As a writer, you’ll have to pay attention to proper punctuation to keep your work sparkly clean – and this is where using commas correctly matters. Commas are commonly used to enclose parenthetical phrases, before quotes, between adjectives, in lists and after introductory clauses or elements.

For a start, let’s take a look at the relationship between commas and introductory clauses.

How and When to Use Commas – Using Commas Explained

Time to come out of your comma coma!

Now, what is an introductory element?

True to its name, an introductory element is a word, phrase or even a clause that provides an introduction to the given sentence. A comma after the introductory element indicates a pause before the main clause of the sentence kicks in.

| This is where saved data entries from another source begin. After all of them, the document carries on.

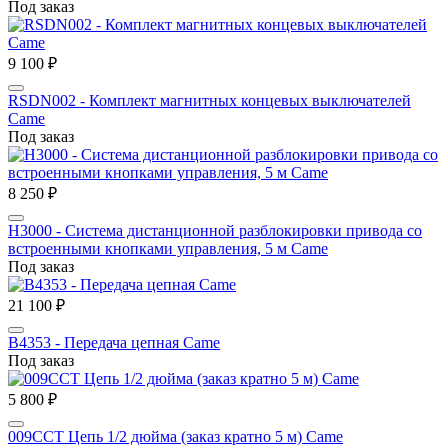
Под заказ
9 100 ₽
RSDN002 - Комплект магнитных концевых выключателей
Came
Под заказ
8 250 ₽
H3000 - Система дистанционной разблокировки привода со
встроенными кнопками управления, 5 м Came
Под заказ
21 100 ₽
B4353 - Передача цепная Came
Под заказ
5 800 ₽
009CCT Цепь 1/2 дюйма (заказ кратно 5 м) Came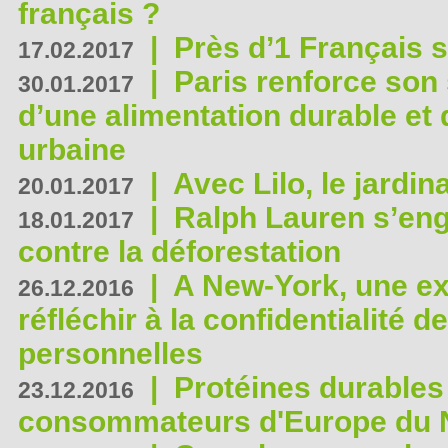
français ?
|
Près d’1 Français su
17.02.2017
|
Paris renforce son
30.01.2017
d’une alimentation durable et 
urbaine
|
Avec Lilo, le jardin
20.01.2017
|
Ralph Lauren s’eng
18.01.2017
contre la déforestation
|
A New-York, une exp
26.12.2016
réfléchir à la confidentialité 
personnelles
|
Protéines durables 
23.12.2016
consommateurs d'Europe du 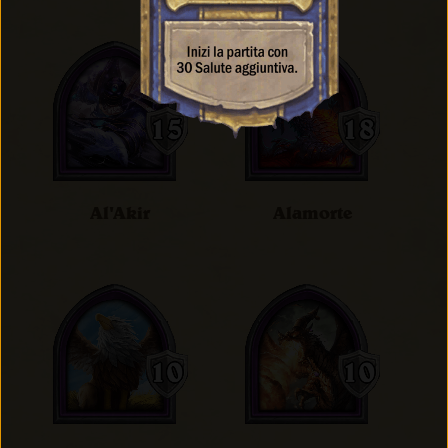
Al'Akir
Alamorte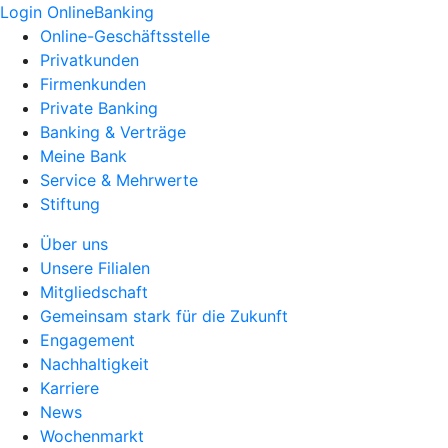
Login OnlineBanking
Online-Geschäftsstelle
Privatkunden
Firmenkunden
Private Banking
Banking & Verträge
Meine Bank
Service & Mehrwerte
Stiftung
Über uns
Unsere Filialen
Mitgliedschaft
Gemeinsam stark für die Zukunft
Engagement
Nachhaltigkeit
Karriere
News
Wochenmarkt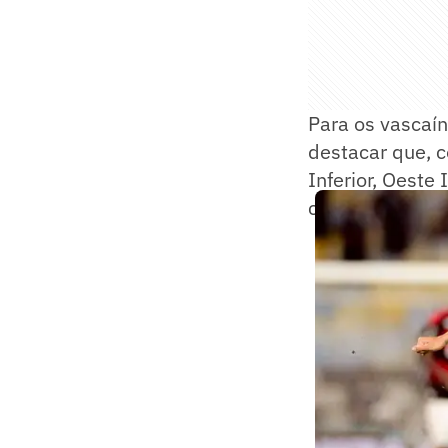
Para os vascaí
destacar que, c
Inferior, Oeste
clubes.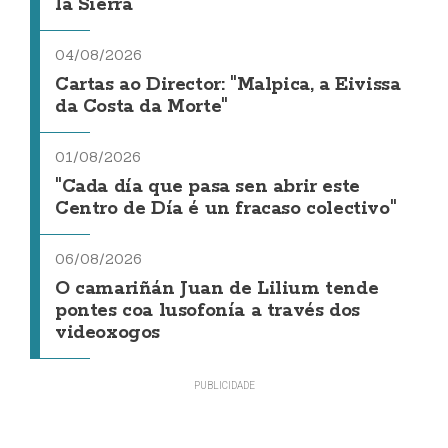
la Sierra
04/08/2026
Cartas ao Director: "Malpica, a Eivissa
da Costa da Morte"
01/08/2026
"Cada día que pasa sen abrir este
Centro de Día é un fracaso colectivo"
06/08/2026
O camariñán Juan de Lilium tende
pontes coa lusofonía a través dos
videoxogos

If you’re scratching your head at this point, here are some reading exercises that can help you understand the concept better. Let’s consider some introductory words like however, moreover, yes, and well. Read out the below examples aloud and check if you pause right where the comma is given:

However, we decided to cancel all plans and just take rest.

Yes, you can leave now.

If you did pause at the right spots, give yourself a quick pat on the back – this is one of the easiest ways to figure out where to use a comma.

Some of the common introductory clauses start with when, after, before, because, although, if, as,and while. Try out this second reading exercise:

If you are coming home now, you must pick up the groceries from the store.

Before you start working on this project, you need to meet the CEO.

While I chop the vegetables, you can blanch the spinach.

How do you spot this error?

Writers often tend to miss the commas that follow introductory elements and the easiest way to spot this error, as mentioned above, is to read out your final copy aloud. Whenever you pause after an introductory element in any sentence, insert the comma religiously.

Although there are some exceptions, using commas after introductory clauses enhances the readability significantly. Proper punctuation can also bring in a level of clarity, so do the good deed and spread the word!